In 2026, artificial intelligence replaces traditional predictions about the football World Cup: ChatGPT and Claude bet on Spain. In France, Le Chat, developed by Mistral, chooses the Bleus, and in China, DeepSeek and Qwen predict Argentina’s fourth World Cup.
The 2026 World Cup is the first in which the use of AI is widespread, and fans from all over the world launch their questions about predictions for the North American tournament, arousing the interest of the scientific community.
This tendency to be guided by non-human predictions is reminiscent of the 2010 World Cup phenomenon, Octopus Paul, who guessed results by choosing between two aquariums with food, each with the flag of one of the teams facing each other.
ChatGPT, OpenAI’s chatbot, was launched to the public on November 30, 2022, in the midst of the Qatar World Cup, and, apart from Silicon Valley experts, few users knew the potential of generative AIs when Argentina became champions.
Four years later, even institutions such as banks and universities are putting AIs’ football knowledge to the test.

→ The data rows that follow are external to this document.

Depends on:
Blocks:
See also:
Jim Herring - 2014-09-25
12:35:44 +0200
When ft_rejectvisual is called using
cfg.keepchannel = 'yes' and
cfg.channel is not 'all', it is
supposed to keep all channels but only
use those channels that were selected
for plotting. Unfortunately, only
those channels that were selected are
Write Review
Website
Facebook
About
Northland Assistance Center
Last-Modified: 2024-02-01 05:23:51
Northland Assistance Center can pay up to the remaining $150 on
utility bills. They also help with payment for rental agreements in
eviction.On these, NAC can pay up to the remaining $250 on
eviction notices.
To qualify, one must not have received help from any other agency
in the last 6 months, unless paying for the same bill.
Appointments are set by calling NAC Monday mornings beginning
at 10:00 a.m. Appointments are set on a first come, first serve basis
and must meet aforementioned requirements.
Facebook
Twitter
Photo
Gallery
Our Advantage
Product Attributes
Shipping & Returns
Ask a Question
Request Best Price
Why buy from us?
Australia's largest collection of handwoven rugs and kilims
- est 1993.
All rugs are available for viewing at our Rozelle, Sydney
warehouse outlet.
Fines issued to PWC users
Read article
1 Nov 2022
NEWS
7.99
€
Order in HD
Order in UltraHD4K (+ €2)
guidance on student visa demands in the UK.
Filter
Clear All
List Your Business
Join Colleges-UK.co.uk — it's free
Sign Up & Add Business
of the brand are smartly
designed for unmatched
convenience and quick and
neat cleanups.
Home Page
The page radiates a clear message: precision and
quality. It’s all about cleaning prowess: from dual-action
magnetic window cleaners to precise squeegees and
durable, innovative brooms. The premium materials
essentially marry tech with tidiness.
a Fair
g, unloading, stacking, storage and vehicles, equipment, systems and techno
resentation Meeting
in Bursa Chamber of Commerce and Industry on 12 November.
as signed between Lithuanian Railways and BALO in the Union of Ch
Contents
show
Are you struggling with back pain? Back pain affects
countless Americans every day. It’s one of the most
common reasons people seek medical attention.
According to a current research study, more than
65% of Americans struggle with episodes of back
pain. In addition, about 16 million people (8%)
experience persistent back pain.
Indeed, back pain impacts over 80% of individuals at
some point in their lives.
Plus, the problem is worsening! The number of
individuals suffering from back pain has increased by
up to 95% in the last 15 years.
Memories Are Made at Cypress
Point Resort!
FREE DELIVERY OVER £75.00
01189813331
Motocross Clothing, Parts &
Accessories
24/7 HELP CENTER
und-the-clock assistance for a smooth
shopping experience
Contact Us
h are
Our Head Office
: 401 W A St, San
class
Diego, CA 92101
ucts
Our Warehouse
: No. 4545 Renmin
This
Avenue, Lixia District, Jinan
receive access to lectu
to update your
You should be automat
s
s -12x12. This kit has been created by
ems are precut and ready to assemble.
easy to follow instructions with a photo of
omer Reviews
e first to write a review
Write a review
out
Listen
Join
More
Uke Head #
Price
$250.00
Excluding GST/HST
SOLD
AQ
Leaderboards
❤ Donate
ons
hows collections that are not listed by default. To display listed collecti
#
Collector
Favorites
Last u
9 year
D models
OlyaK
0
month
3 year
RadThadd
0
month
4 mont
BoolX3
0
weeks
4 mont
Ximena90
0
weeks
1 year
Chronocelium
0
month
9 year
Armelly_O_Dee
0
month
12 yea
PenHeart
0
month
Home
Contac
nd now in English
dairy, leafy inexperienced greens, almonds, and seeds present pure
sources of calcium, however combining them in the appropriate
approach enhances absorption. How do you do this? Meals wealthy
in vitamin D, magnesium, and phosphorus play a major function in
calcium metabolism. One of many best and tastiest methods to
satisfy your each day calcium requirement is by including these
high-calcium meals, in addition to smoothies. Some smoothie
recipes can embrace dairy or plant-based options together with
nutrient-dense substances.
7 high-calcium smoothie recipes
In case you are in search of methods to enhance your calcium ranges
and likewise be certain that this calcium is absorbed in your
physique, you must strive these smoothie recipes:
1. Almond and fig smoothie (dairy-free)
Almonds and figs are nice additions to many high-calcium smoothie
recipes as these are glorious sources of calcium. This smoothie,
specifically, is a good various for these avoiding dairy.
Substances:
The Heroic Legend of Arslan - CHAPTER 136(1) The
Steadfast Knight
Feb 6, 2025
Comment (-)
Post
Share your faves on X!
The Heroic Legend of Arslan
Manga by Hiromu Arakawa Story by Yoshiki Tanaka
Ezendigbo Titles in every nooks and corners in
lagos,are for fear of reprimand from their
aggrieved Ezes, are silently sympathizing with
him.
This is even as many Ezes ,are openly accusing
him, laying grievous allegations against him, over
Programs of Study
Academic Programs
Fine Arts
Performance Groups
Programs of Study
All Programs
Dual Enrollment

Bank of America analysts discovered that Microsoft’s chatbot, Copilot, chose Spain or France. In turn, the technology news site Tom’s Guide asked Gemini (Google’s AI), ChatGPT and Perplexity, and in all cases received the answer that Spain will win the World Cup, with France as the second option also unanimously.
Fúria won its only World Cup in 2010, a victory that Polvo Paul “announced”.
Another news site, Decrypt, got similar results by asking Western chatbots like ChatGPT and Claude, Anthropic’s AI. However, when asking Chinese AIs like DeepSeek or Qwen, he found that they both choose Argentina.
Results that arouse scientific interest.
Researchers at the Ludwig Maximilian University in Germany are trying to discover which model will be the most accurate in its predictions, evaluating the accuracy of each of them in each match on the public website LLM SoccerArena.
“We need benchmarks that not only test abstract tasks, but how models deal with dynamic information, with uncertainty and with results that can be verified later” and compared with the real result, LMU researcher Stefan Feuerriegel said in a statement.
These Munich researchers are testing AI predictions based on their internal knowledge and also on their ability to integrate information found on the internet about conditioning factors such as injuries, call-ups or even what predictions the betting markets present.